REPUBLIKA.CO.ID, JAKARTA -- Sejumlah lembaga survei dinilai manipulatif terhadap hasil-hasil riset dalam penyelenggaraan pemilihan kepala daerah DKI Jakarta. Hal ini dilihat dari perbedaan hasil survei lembaga yang dinilai sangat jauh dengan hasil resmi dari KPU DKI.
Pengamat Politik dari Universitas Airlangga (Unair) Surabaya, Hariadi menilai, asosiasi lembaga survei seharusnya lebih proaktif untuk memberitahukan kepada masyarakat terkait lembaga-lembaga yang kredibel.
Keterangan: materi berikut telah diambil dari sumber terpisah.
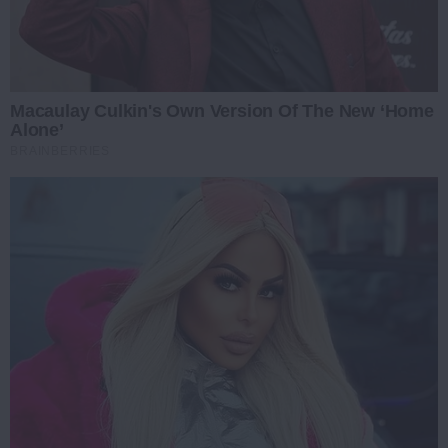
Macaulay Culkin's Own Version Of The New ‘Home
Alone’
BRAINBERRIES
“Mestinya asosiasi (asosiasi lembaga survei) yang lebih proaktif setiap kali diselenggarakan pilkada, mencoba untuk men-declare bahwa anggota mereka adalah ini, di luar anggota itu maka (lembaga) survei yang ada harus disikapi lebih kritis,” kata Hariadi saat dihubungi Republika.co.id, Senin (24/4).
Hariadi menilai masyarakat harus bersikap kritis terhadap lembaga-lembaga survei yang ada. Menurut dia, adanya lembaga survei ‘abal-abal’ merupakan sebagai bentuk strategi pertarungan dalam pilkada.
“Survei abal-abal itu testing the water, dan bagian dari upaya untuk mempersuasi pemilih agar lebih punya sikap politik tertentu. Survei abal-abal itu harus dimengerti sebagai bagian strategi pertarungan,” ujarnya.